I have had my fair share of eating cheese and experimenting with them. Sometimes they come out heavenly while other times, it turn out to be a huge flop. Usually when it flops, it's because I am expecting the cheese to melt and it doesn't.

So my question is, what properties of cheese determines how well the cheese melts? This way I can determine in the future whether a cheese I am about to experiment with is meltable. Are there physical indicators that I can see and feel that can help me determine a cheese's meltability?

Is there a special way to increase how well cheese melts? I have noticed that some cheese melt slightly on the outside but the inside turn rubbery and doesn't melt.


2 Answers 2


Three factors influence how well cheese melts:

The amount of moisture,
The amount of fat,
How it was set.

The meltiest cheeses have a lot of moisture and fat and were set with rennet and not acid. Both moisture and fat leave space between the casein proteins that allows them to move. Otherwise they are packed together and don't flow as well.

Aged cheeses have lost more of their moisture to evaporation. This means that they have to been heated to a much higher temperature before they will melt.

To quote Harold Mcgee: "Melting behavior is largely determined by water content. Low-moisture hard cheeses require more heat to melt because their protein molecules are more concentrated and so more intimately bonded to each other." (On food and Cooking, 64).

Aged cheeses with a high fat content will often leak some fat when they finally do melt- making an oily mess. J. Kenji Lopez-Alt had some good suggestions for dealing with this problem.

Acid set cheeses, such as Indian paneer and latin Queso Blanco, don't melt much when heated dry because the acid denatures the casein in such a way as to cause it to bind more tightly.(although they will dissolve into hot liquids sometimes.)

  • I'll also add that high-salt cheeses, even when set with rennet (e.g. Pecorino Romano) do not melt well.
    – FuzzyChef
    Commented Jan 12, 2012 at 6:24
  • 7
    @FuzzyChef: Do you have a reference for that? Feta is a high-salt cheese yet it melts easily.

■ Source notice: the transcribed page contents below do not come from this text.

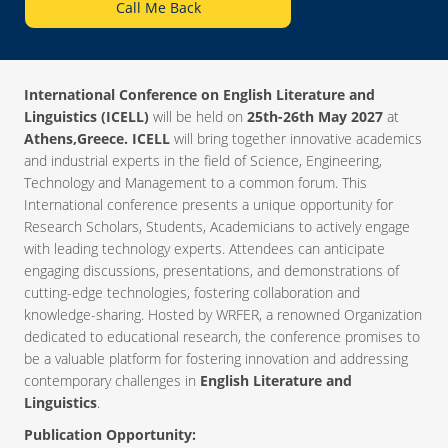
Call Me Back
International Conference on English Literature and
Linguistics (ICELL)
will be held on
25th-26th May 2027
at
Athens,Greece. ICELL
will bring together innovative academics
and industrial experts in the field of Science, Engineering,
Technology and Management to a common forum. This
International conference presents a unique opportunity for
Research Scholars, Students, Academicians to actively engage
with leading technology experts. Attendees can anticipate
engaging discussions, presentations, and demonstrations of
cutting-edge technologies, fostering collaboration and
knowledge-sharing. Hosted by WRFER, a renowned Organization
dedicated to educational research, the conference promises to
be a valuable platform for fostering innovation and addressing
contemporary challenges in
English Literature and
Linguistics
.
Publication Opportunity: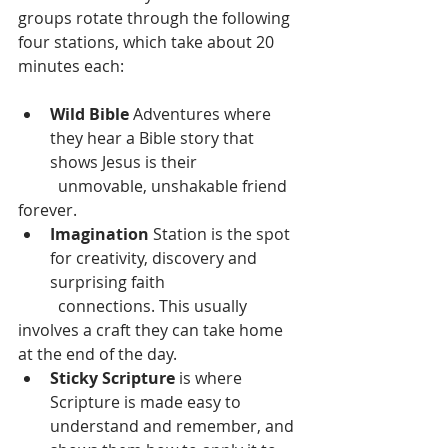
groups rotate through the following 
four stations, which take about 20 
minutes each:
Wild Bible
 Adventures where 
they hear a Bible story that 
shows Jesus is their
	unmovable, unshakable friend 
forever.
Imagination
 Station is the spot 
for creativity, discovery and 
surprising faith
	connections. This usually 
involves a craft they can take home 
at the end of the day.
Sticky Scripture
 is where 
Scripture is made easy to 
understand and remember, and 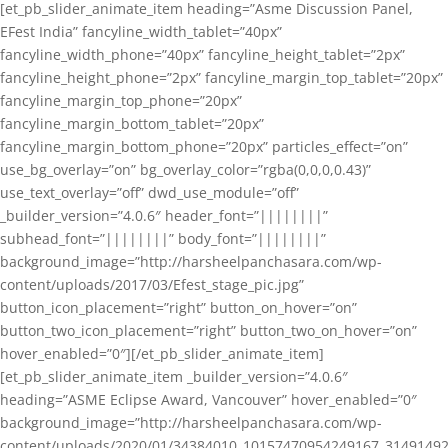
[et_pb_slider_animate_item heading=”Asme Discussion Panel,
EFest India” fancyline_width_tablet=”40px”
fancyline_width_phone=”40px” fancyline_height_tablet=”2px”
fancyline_height_phone=”2px” fancyline_margin_top_tablet=”20px”
fancyline_margin_top_phone=”20px”
fancyline_margin_bottom_tablet=”20px”
fancyline_margin_bottom_phone=”20px” particles_effect=”on”
use_bg_overlay=”on” bg_overlay_color=”rgba(0,0,0,0.43)”
use_text_overlay=”off” dwd_use_module=”off”
_builder_version=”4.0.6″ header_font=”||||||||”
subhead_font=”||||||||” body_font=”||||||||”
background_image=”http://harsheelpanchasara.com/wp-
content/uploads/2017/03/Efest_stage_pic.jpg”
button_icon_placement=”right” button_on_hover=”on”
button_two_icon_placement=”right” button_two_on_hover=”on”
hover_enabled=”0″][/et_pb_slider_animate_item]
[et_pb_slider_animate_item _builder_version=”4.0.6″
heading=”ASME Eclipse Award, Vancouver” hover_enabled=”0″
background_image=”http://harsheelpanchasara.com/wp-
content/uploads/2020/01/34384010_10157470954249167_3149149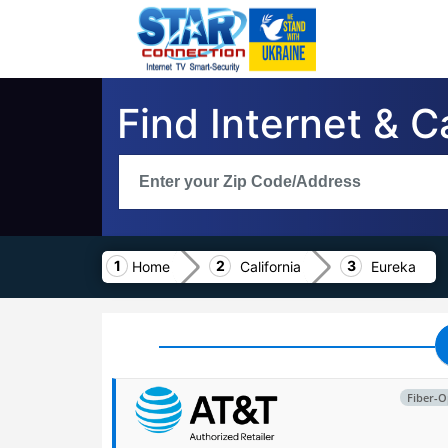
Find Internet & C
Home
California
Eureka
Fiber-O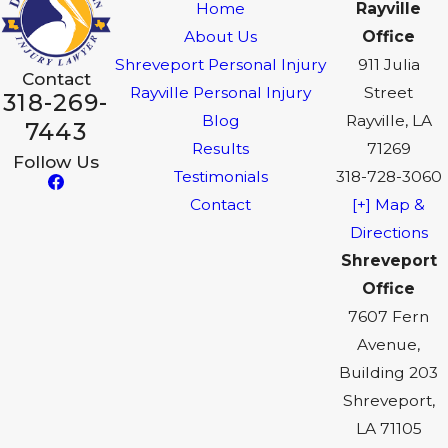
Home
Rayville
About Us
Office
Shreveport Personal Injury
911 Julia
Contact
Rayville Personal Injury
Street
318-269-
Blog
Rayville, LA
7443
Results
71269
Follow Us
Testimonials
318-728-3060
Contact
[+] Map &
Directions
Shreveport
Office
7607 Fern
Avenue,
Building 203
Shreveport,
LA 71105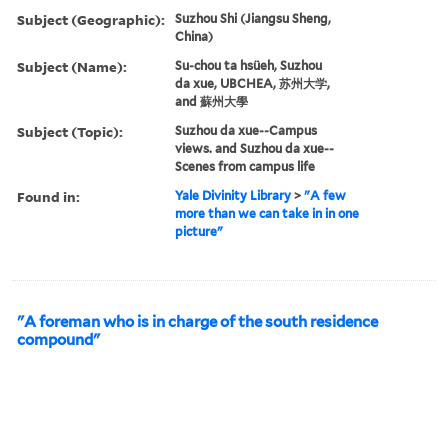
Subject (Geographic):
Suzhou Shi (Jiangsu Sheng,
China)
Subject (Name):
Su-chou ta hsüeh, Suzhou
da xue, UBCHEA, 苏州大学,
and 蘇州大學
Subject (Topic):
Suzhou da xue--Campus
views. and Suzhou da xue--
Scenes from campus life
Found in:
Yale Divinity Library
>
"A few
more than we can take in in one
picture"
"A foreman who is in charge of the south residence
compound"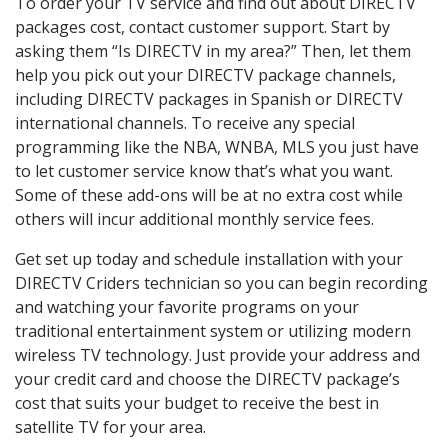
To order your TV service and find out about DIRECTV
packages cost, contact customer support. Start by
asking them “Is DIRECTV in my area?” Then, let them
help you pick out your DIRECTV package channels,
including DIRECTV packages in Spanish or DIRECTV
international channels. To receive any special
programming like the NBA, WNBA, MLS you just have
to let customer service know that’s what you want.
Some of these add-ons will be at no extra cost while
others will incur additional monthly service fees.
Get set up today and schedule installation with your
DIRECTV Criders technician so you can begin recording
and watching your favorite programs on your
traditional entertainment system or utilizing modern
wireless TV technology. Just provide your address and
your credit card and choose the DIRECTV package’s
cost that suits your budget to receive the best in
satellite TV for your area.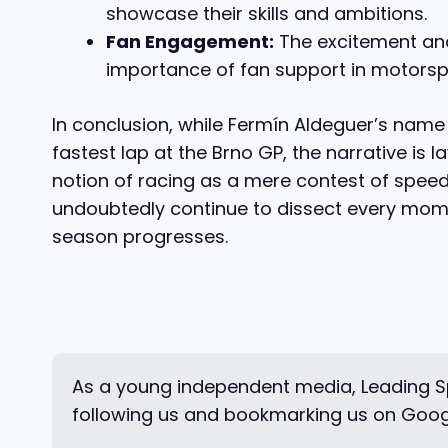
showcase their skills and ambitions.
Fan Engagement:
The excitement and 
importance of fan support in motorsp
In conclusion, while Fermín Aldeguer’s name
fastest lap at the Brno GP, the narrative is 
notion of racing as a mere contest of speed.
undoubtedly continue to dissect every momen
season progresses.
As a young independent media, Leading Sp
following us and bookmarking us on Goog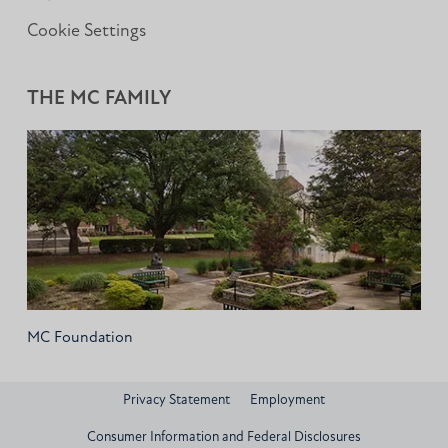
Cookie Settings
THE MC FAMILY
MC Foundation
Privacy Statement
Employment
Consumer Information and Federal Disclosures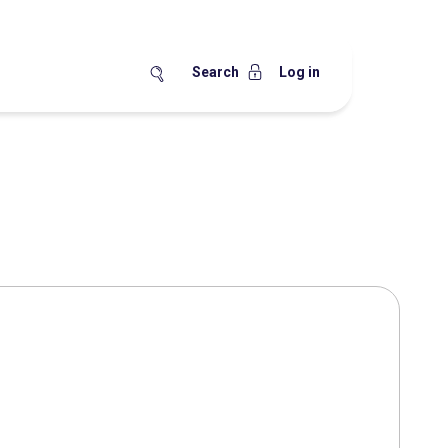
Search
Log in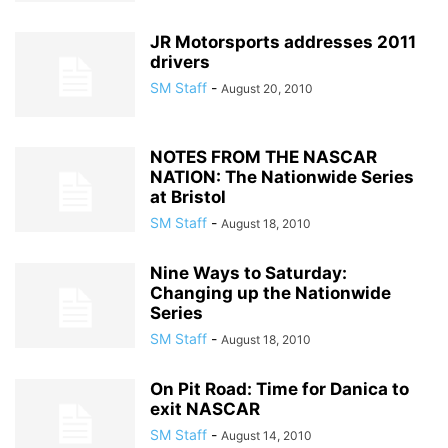
JR Motorsports addresses 2011
drivers
SM Staff
-
August 20, 2010
NOTES FROM THE NASCAR
NATION: The Nationwide Series
at Bristol
SM Staff
-
August 18, 2010
Nine Ways to Saturday:
Changing up the Nationwide
Series
SM Staff
-
August 18, 2010
On Pit Road: Time for Danica to
exit NASCAR
SM Staff
-
August 14, 2010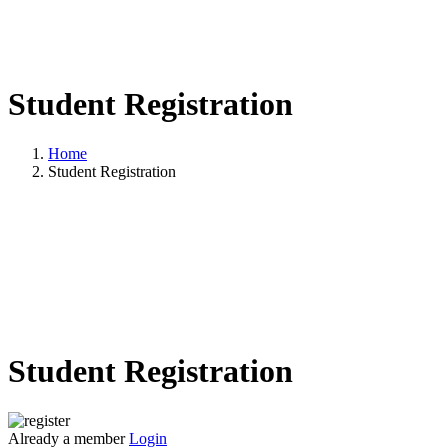
Student Registration
Home
Student Registration
Student Registration
Already a member
Login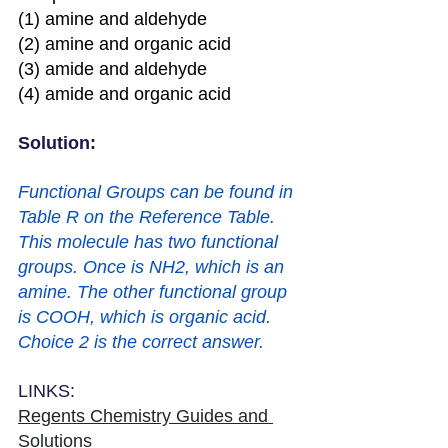
(1) amine and aldehyde 
(2) amine and organic acid 
(3) amide and aldehyde 
(4) amide and organic acid
Solution: 
Functional Groups can be found in 
Table R on the Reference Table. 
This molecule has two functional 
groups. Once is NH2, which is an 
amine. The other functional group 
is COOH, which is organic acid. 
Choice 2 is the correct answer.
LINKS:
Regents Chemistry Guides and 
Solutions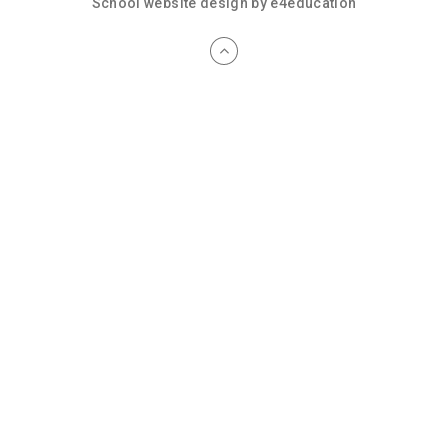
School website design by
e4education
Cookie Policy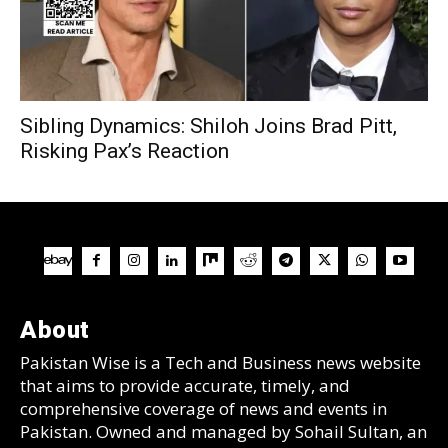
Sibling Dynamics: Shiloh Joins Brad Pitt,
Risking Pax’s Reaction
About
Pakistan Wise is a Tech and Business news website
that aims to provide accurate, timely, and
comprehensive coverage of news and events in
Pakistan. Owned and managed by Sohail Sultan, an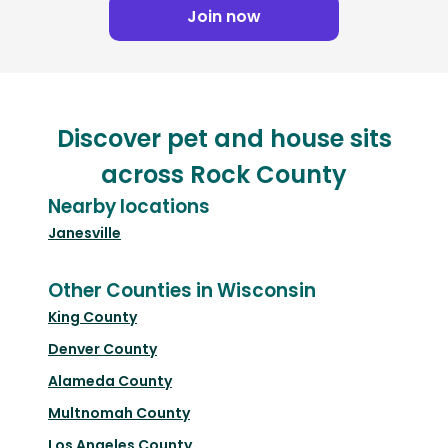
Join now
Discover pet and house sits
across Rock County
Nearby locations
Janesville
Other Counties in Wisconsin
King County
Denver County
Alameda County
Multnomah County
Los Angeles County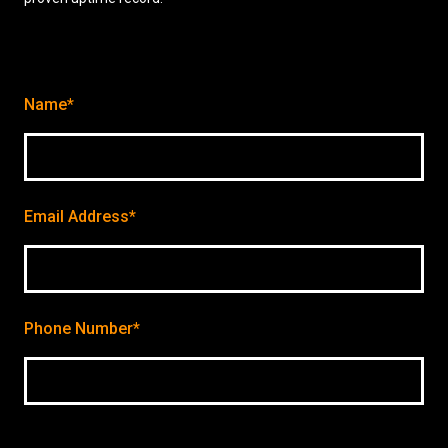
Name*
Email Address*
Phone Number*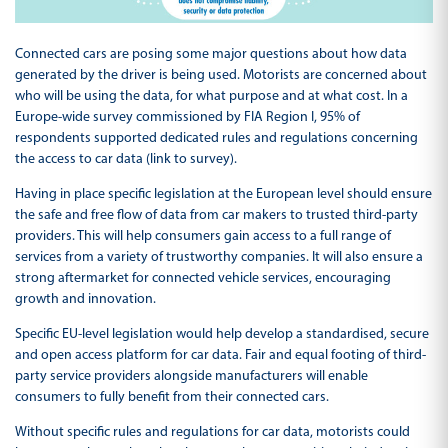
Connected cars are posing some major questions about how data
generated by the driver is being used. Motorists are concerned about
who will be using the data, for what purpose and at what cost. In a
Europe-wide survey commissioned by FIA Region I, 95% of
respondents supported dedicated rules and regulations concerning
the access to car data (link to survey).
Having in place specific legislation at the European level should ensure
the safe and free flow of data from car makers to trusted third-party
providers. This will help consumers gain access to a full range of
services from a variety of trustworthy companies. It will also ensure a
strong aftermarket for connected vehicle services, encouraging
growth and innovation.
Specific EU-level legislation would help develop a standardised, secure
and open access platform for car data. Fair and equal footing of third-
party service providers alongside manufacturers will enable
consumers to fully benefit from their connected cars.
Without specific rules and regulations for car data, motorists could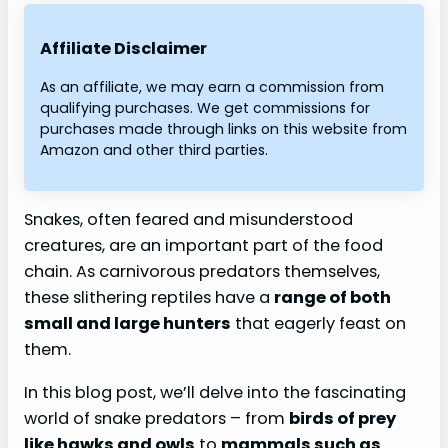
Affiliate Disclaimer
As an affiliate, we may earn a commission from
qualifying purchases. We get commissions for
purchases made through links on this website from
Amazon and other third parties.
Snakes, often feared and misunderstood
creatures, are an important part of the food
chain. As carnivorous predators themselves,
these slithering reptiles have a
range of both
small and large hunters
that eagerly feast on
them.
In this blog post, we’ll delve into the fascinating
world of snake predators – from
birds of prey
like hawks and owls
to
mammals such as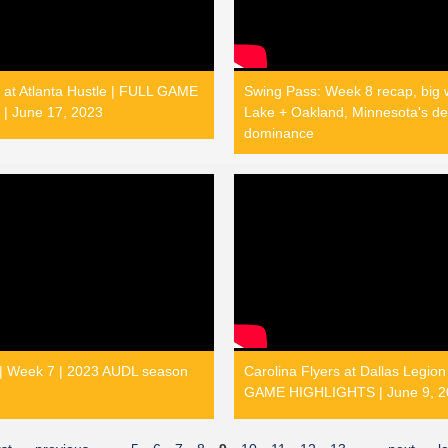
 at Atlanta Hustle | FULL GAME
Swing Pass: Week 8 recap, big w
| June 17, 2023
Lake + Oakland, Minnesota's de
dominance
 | Week 7 | 2023 AUDL season
Carolina Flyers at Dallas Legion
GAME HIGHLIGHTS | June 9, 2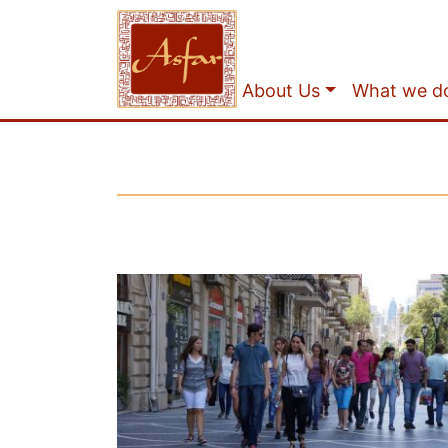
About Us
What we d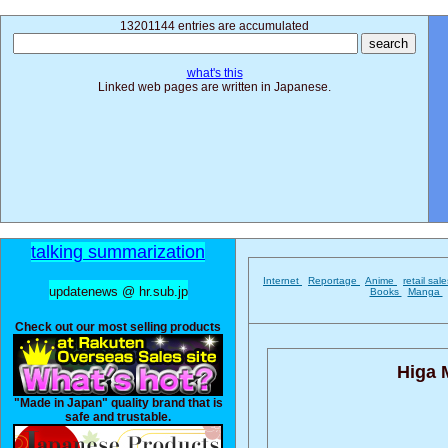
13201144 entries are accumulated
what's this
Linked web pages are written in Japanese.
talking summarization
Internet
Reportage
Anime
retail sal
updatenews @ hr.sub.jp
Books
Manga
Check out our most selling products
Higa 
"Made in Japan" quality brand that is
safe and trustable.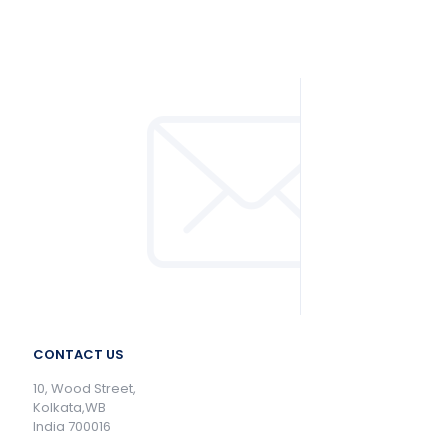
CONTACT US
10, Wood Street,
Kolkata,WB
India 700016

And your example Pecrino Romano doesn't melt well probably because it has very low moisture.
    – Jay
    Commented Jan 12, 2012 at 20:05
  • 1
    Of these factors, the moisture level is the most readily tweakable, practically speaking - soaking shreds of drier or more aged cheeses can encourage them to melt rather than dry out or seize.
    – Megha
    Commented Jan 11, 2018 at 5:01

Acidity level determines whether it will melt. Has nothing to do with moisture levels, fat etc. If your cheese wont melt it is either a very low acid fresh type cheese, or something went horribly wrong when it was made (cheddar for example, should always melt...if it doesnt, then something is wrong with the cheese when it was made).

  • Thanks for adding that real cheese makers secret. Many people here would love a reference on the pH to casein stretchability balance. Can you find a good one?
    – TFD
    Commented Sep 18, 2012 at 5:01
  • 3
    The pH things isn't really obscure. See e.g. milkfacts.info/Milk%20Composition/Protein.htm. However, this answer misses the point. During cheese production, fat & water is separated from the protein solids - squeezed out, you could say. Acidity influences to which degree this happens. So, whether cheese melts is a result of the acidity when formed, but a function of fat & water content.